Sunday, September 4, 2016

TestOps #2 - Testing in Production


Some time ago I started TestOps series. I outlined why the topic is important (actually I expect it to be even more important in the nearest future) and listed various topic which I'd like to investigate deeper soon. Today the first from the list: Testing in Production. 

I'll list prerequisites for successful TiP adoption and give you real life examples from top companies. Let's begin with a definition though:
Testing in Production (TiP) is a set of software testing methodologies that utilises real users and production environment in a way that both leverages the diversity of production, while mitigating risks to end users.

Prerequisites


1. Mature engineering process

Testing in production impacts your application running live, therefore it impacts your customers. You should always have this statement on the back of your head. There is no place for dummy data like $99,999.00 little mouse (funny example from Amazon below). 


Before you approach it you need to make sure you fully understand it's impact. You should have skilled people planning and executing it from start to finish. Usually when it comes to testing error margin is quite big, but that's not case in TiP.

2.  Understanding and mitigating risks

In social media era once you show something in Internet it stays there forever. However there are also risks which are not so obvious. Be careful especially with performance/load tests. Even the slightest decrease in application speed may substantially impact revenue & conversion.

What about your monitoring & alerting? Would your tests trigger any false positives alarms? Do you even have possibilities to check how your tests impact performance metrics?

Have you thought about data you collect? Once you generate fake traffic it may corrupted. How can you then make data-driven decisions?

3.  Cleaning after yourself

This is something you should have implemented on testing environment too, but which is a must on production. Your tests may generate all kinds of useless stuff - users, database entries, fake data, logs. Make sure you erase them afterwards. In case of logs add something to quickly identify a test. You don't want to spend time analysing non-human traffic.

Types of TiP


1. Canary deployment & Blue-Green deployment

You deploy your software on separate set of servers (Blue pool in image below) and then slowly roll it out for customers. Start small (with internal or beta users) and do few smoke tests and log analyses. If everything seems ok redirect some part of external customers (5% in our example) for new pool.

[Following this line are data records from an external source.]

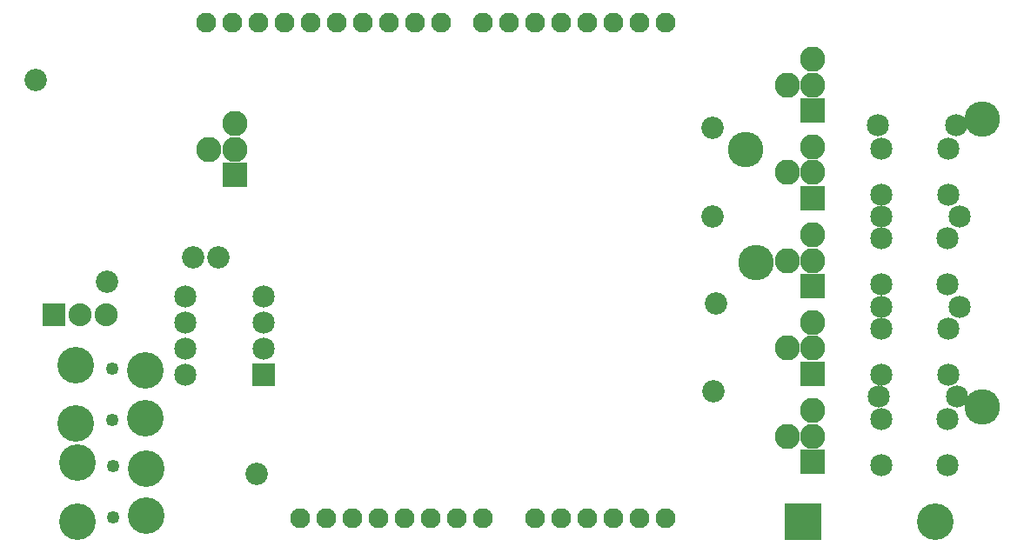
<source format=gbs>
G04 MADE WITH FRITZING*
G04 WWW.FRITZING.ORG*
G04 DOUBLE SIDED*
G04 HOLES PLATED*
G04 CONTOUR ON CENTER OF CONTOUR VECTOR*
%ASAXBY*%
%FSLAX23Y23*%
%MOIN*%
%OFA0B0*%
%SFA1.0B1.0*%
%ADD10C,0.085000*%
%ADD11C,0.076194*%
%ADD12C,0.076222*%
%ADD13C,0.139986*%
%ADD14C,0.135972*%
%ADD15C,0.097000*%
%ADD16C,0.088000*%
%ADD17C,0.049361*%
%ADD18C,0.085433*%
%ADD19R,0.140000X0.139986*%
%ADD20R,0.097000X0.097000*%
%ADD21R,0.088000X0.088000*%
%ADD22R,0.085000X0.085000*%
%LNMASK0*%
G90*
G70*
G54D10*
X3314Y1617D03*
X3614Y1617D03*
X3329Y1267D03*
X3629Y1267D03*
X3329Y922D03*
X3629Y922D03*
X3319Y578D03*
X3619Y578D03*
G54D11*
X2101Y110D03*
X2201Y110D03*
X2301Y110D03*
X2401Y110D03*
X2501Y110D03*
G54D12*
X1641Y2010D03*
X1541Y2010D03*
X1441Y2010D03*
X1341Y2010D03*
X1241Y2010D03*
X1141Y2010D03*
X1041Y2010D03*
X941Y2010D03*
X841Y2010D03*
X741Y2010D03*
X2501Y2010D03*
X2401Y2010D03*
X2301Y2010D03*
X2201Y2010D03*
X2101Y2010D03*
X2001Y2010D03*
X1901Y2010D03*
X1801Y2010D03*
G54D11*
X1201Y110D03*
X1101Y110D03*
X1301Y110D03*
X1401Y110D03*
X1501Y110D03*
X1601Y110D03*
X1701Y110D03*
X1801Y110D03*
X2001Y110D03*
G54D13*
X3030Y98D03*
X3534Y98D03*
G54D14*
X3715Y1641D03*
X3715Y539D03*
X2849Y1090D03*
X2810Y1523D03*
G54D15*
X851Y1623D03*
X851Y1427D03*
X753Y1525D03*
X851Y1525D03*
G54D16*
X157Y891D03*
X257Y891D03*
X357Y891D03*
G54D15*
X3066Y524D03*
X3066Y327D03*
X2968Y425D03*
X3066Y425D03*
X3065Y861D03*
X3065Y664D03*
X2967Y763D03*
X3065Y763D03*
X3065Y1196D03*
X3065Y1000D03*
X2967Y1098D03*
X3065Y1098D03*
X3065Y1535D03*
X3065Y1339D03*
X2967Y1437D03*
X3065Y1437D03*
X3065Y1870D03*
X3065Y1673D03*
X2967Y1772D03*
X3065Y1772D03*
G54D10*
X3583Y314D03*
X3327Y314D03*
X3583Y491D03*
X3327Y491D03*
X3584Y660D03*
X3329Y660D03*
X3584Y837D03*
X3329Y837D03*
X3583Y1007D03*
X3327Y1007D03*
X3583Y1184D03*
X3327Y1184D03*
X3584Y1350D03*
X3328Y1350D03*
X3584Y1527D03*
X3328Y1527D03*
X961Y662D03*
X661Y662D03*
X961Y762D03*
X661Y762D03*
X961Y862D03*
X661Y862D03*
X961Y962D03*
X661Y962D03*
G54D13*
X243Y473D03*
X243Y698D03*
X509Y495D03*
X509Y676D03*
G54D17*
X381Y684D03*
X381Y487D03*
G54D13*
X248Y99D03*
X248Y324D03*
X513Y121D03*
X513Y302D03*
G54D17*
X385Y310D03*
X385Y113D03*
G54D18*
X88Y1792D03*
X789Y1110D03*
X692Y1110D03*
X363Y1017D03*
X934Y280D03*
X2682Y1609D03*
X2682Y1268D03*
X2696Y934D03*
X2684Y597D03*
G54D19*
X3030Y98D03*
G54D20*
X851Y1427D03*
G54D21*
X157Y891D03*
G54D20*
X3066Y327D03*
X3065Y664D03*
X3065Y1000D03*
X3065Y1339D03*
X3065Y1673D03*
G54D22*
X961Y662D03*
G04 End of Mask0*
M02*
</source>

Now assuming if something goes wrong you may rollback all traffic to stable pool (Green) or just proceed with new release rollout and redirect half/all customers to Blue pool. 

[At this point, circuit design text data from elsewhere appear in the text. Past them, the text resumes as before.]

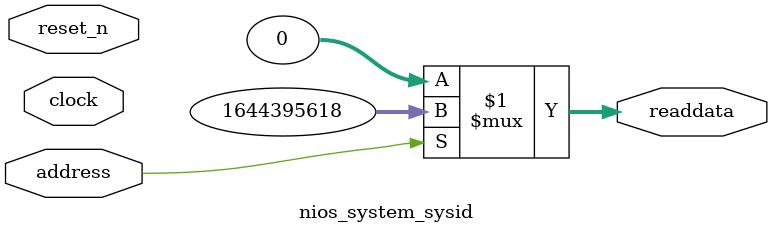
<source format=v>



// synthesis translate_off
`timescale 1ns / 1ps
// synthesis translate_on

// turn off superfluous verilog processor warnings 
// altera message_level Level1 
// altera message_off 10034 10035 10036 10037 10230 10240 10030 

module nios_system_sysid (
               // inputs:
                address,
                clock,
                reset_n,

               // outputs:
                readdata
             )
;

  output  [ 31: 0] readdata;
  input            address;
  input            clock;
  input            reset_n;

  wire    [ 31: 0] readdata;
  //control_slave, which is an e_avalon_slave
  assign readdata = address ? 1644395618 : 0;

endmodule



</source>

In case of new software version you revert the roles, deployment is now on Green pool with Blue pool running as safety net in case of unexpected bugs.

The goal here is to make the process transparent for customers.

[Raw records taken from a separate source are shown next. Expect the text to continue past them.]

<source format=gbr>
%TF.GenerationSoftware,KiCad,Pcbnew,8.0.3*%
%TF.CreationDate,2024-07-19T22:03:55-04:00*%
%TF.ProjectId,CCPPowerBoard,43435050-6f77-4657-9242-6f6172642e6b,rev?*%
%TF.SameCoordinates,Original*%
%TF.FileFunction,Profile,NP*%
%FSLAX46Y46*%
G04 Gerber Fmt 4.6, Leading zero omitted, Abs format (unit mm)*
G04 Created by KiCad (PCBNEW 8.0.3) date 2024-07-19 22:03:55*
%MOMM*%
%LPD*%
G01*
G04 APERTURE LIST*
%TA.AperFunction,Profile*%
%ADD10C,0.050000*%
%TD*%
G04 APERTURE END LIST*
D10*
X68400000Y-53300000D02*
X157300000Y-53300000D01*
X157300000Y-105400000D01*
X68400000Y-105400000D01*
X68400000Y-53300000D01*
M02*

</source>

On Martin Fowler blog you can find more detailed and excellent description of those techniques: Canary release, Blue-Green deployment.

2. Controlled test flight

Technique very similar to Canary deployment, but instead of new application version we slowly rollout new features. I'll use Aviadezra image to explain it in simple way:


Let's assume we have new feature hidden in Code Path 1. After successful deployment we have all customers using Code Path 2. Now we change config file and from now on some customers (first internal, then 5%) are using new feature which is visible in Code Path 1. 

Once again we analyse how the application is performing, and if everything is ok we open Code Path 1 for all customers. If we are disappointed by results we rollback to Code Path 2.

Warning here: controlled test flight substantially increase application complexity. Business love it though and in my opinion it's worth the effort. 

3. A/B testing

Another excellent tool for business and UX designers. I'll use vwo image for explanation (excellent guide, read it).


The idea is very simple here. 50% of our customers see Variation A of our application, and 50% customers see Variation B. We measure all the data and then analyse it (with Data Scientists help perhaps). In case of our example Variation A is better because it guarantees higher conversion rate.

A/B testing is highly recommended by lean experts and you should utilise it even in startups.

4. Synthetic User (Bot) Testing

Synthetic user is a bot which runs real customer scenario on our application. To be more specific it's like end-to-end (E2E) test running on production environment. Tests don't have to be written using Selenium (as they're very often unstable), but should run popular journeys. Ideally you should figure out scenarios using production data.

Bots may be triggered from various servers (ideally splitted geographically) and should be integrated with existing monitoring/alerting systems. Consecutive failures should trigger investigation in your team.

Make sure you clean you data after each run (see prerequisite 3).

5. Fault injection & Recovery testing

Technique popularised by Netflix's Chaos Monkey. The idea is pretty simple - we generate random failures in our production infrastructure enforcing engineers to design recovery systems and develop a stronger, more adaptive platform.
The best defense against major unexpected failures is to fail often. By frequently causing failures, we force our services to be built in a way that is more resilient
Cory Bennett and Ariel Tseitlin - Netflix engineers

6. Dogfooding

Technique popularised by Microsoft which enforce usage of applications developed locally. For example if your team is creating new GoogleDocs you force your developers to use it. Very clever way to improve customer user experience.

7. Performance / load / stress testing

Very complicated and complex subject which require separate post (planned soon). 

8. Data-Driven Quality

Very complicated and complex subject which require separate post (planned soon).